§ Work task:
Set every entry down again exactly, omitting none.

Stored data entries:
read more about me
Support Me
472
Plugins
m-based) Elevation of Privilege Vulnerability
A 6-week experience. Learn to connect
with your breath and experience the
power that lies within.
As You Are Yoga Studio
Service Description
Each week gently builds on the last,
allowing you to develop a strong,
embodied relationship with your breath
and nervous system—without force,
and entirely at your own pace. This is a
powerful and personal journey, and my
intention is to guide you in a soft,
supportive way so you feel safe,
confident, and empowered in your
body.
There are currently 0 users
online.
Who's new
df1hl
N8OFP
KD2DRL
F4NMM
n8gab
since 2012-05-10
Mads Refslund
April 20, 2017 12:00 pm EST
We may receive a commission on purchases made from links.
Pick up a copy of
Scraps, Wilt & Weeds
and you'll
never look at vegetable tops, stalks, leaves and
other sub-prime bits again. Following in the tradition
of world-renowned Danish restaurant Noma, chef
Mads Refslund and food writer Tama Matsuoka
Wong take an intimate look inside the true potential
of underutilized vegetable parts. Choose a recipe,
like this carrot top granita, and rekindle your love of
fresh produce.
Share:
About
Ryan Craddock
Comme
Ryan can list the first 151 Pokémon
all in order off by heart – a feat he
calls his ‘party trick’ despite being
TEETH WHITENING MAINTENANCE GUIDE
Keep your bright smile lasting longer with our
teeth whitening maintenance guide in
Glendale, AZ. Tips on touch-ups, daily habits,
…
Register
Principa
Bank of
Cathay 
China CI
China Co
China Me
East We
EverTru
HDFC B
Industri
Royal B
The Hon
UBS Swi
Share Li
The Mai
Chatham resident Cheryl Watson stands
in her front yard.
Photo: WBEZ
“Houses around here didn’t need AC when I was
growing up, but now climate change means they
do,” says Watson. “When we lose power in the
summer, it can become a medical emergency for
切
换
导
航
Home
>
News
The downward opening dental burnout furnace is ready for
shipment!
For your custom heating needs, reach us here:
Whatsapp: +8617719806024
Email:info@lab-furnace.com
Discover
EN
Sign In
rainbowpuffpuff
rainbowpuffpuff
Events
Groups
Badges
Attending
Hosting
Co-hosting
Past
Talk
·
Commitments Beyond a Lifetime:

§ Task response:
read more about me
Support Me
472
Plugins
m-based) Elevation of Privilege Vulnerability
A 6-week experience. Learn to connect
with your breath and experience the
power that lies within.
As You Are Yoga Studio
Service Description
Each week gently builds on the last,
allowing you to develop a strong,
embodied relationship with your breath
and nervous system—without force,
and entirely at your own pace. This is a
powerful and personal journey, and my
intention is to guide you in a soft,
supportive way so you feel safe,
confident, and empowered in your
body.
There are currently 0 users
online.
Who's new
df1hl
N8OFP
KD2DRL
F4NMM
n8gab
since 2012-05-10
Mads Refslund
April 20, 2017 12:00 pm EST
We may receive a commission on purchases made from links.
Pick up a copy of
Scraps, Wilt & Weeds
and you'll
never look at vegetable tops, stalks, leaves and
other sub-prime bits again. Following in the tradition
of world-renowned Danish restaurant Noma, chef
Mads Refslund and food writer Tama Matsuoka
Wong take an intimate look inside the true potential
of underutilized vegetable parts. Choose a recipe,
like this carrot top granita, and rekindle your love of
fresh produce.
Share:
About
Ryan Craddock
Comme
Ryan can list the first 151 Pokémon
all in order off by heart – a feat he
calls his ‘party trick’ despite being
TEETH WHITENING MAINTENANCE GUIDE
Keep your bright smile lasting longer with our
teeth whitening maintenance guide in
Glendale, AZ. Tips on touch-ups, daily habits,
…
Register
Principa
Bank of
Cathay 
China CI
China Co
China Me
East We
EverTru
HDFC B
Industri
Royal B
The Hon
UBS Swi
Share Li
The Mai
Chatham resident Cheryl Watson stands
in her front yard.
Photo: WBEZ
“Houses around here didn’t need AC when I was
growing up, but now climate change means they
do,” says Watson. “When we lose power in the
summer, it can become a medical emergency for
切
换
导
航
Home
>
News
The downward opening dental burnout furnace is ready for
shipment!
For your custom heating needs, reach us here:
Whatsapp: +8617719806024
Email:info@lab-furnace.com
Discover
EN
Sign In
rainbowpuffpuff
rainbowpuffpuff
Events
Groups
Badges
Attending
Hosting
Co-hosting
Past
Talk
·
Commitments Beyond a Lifetime:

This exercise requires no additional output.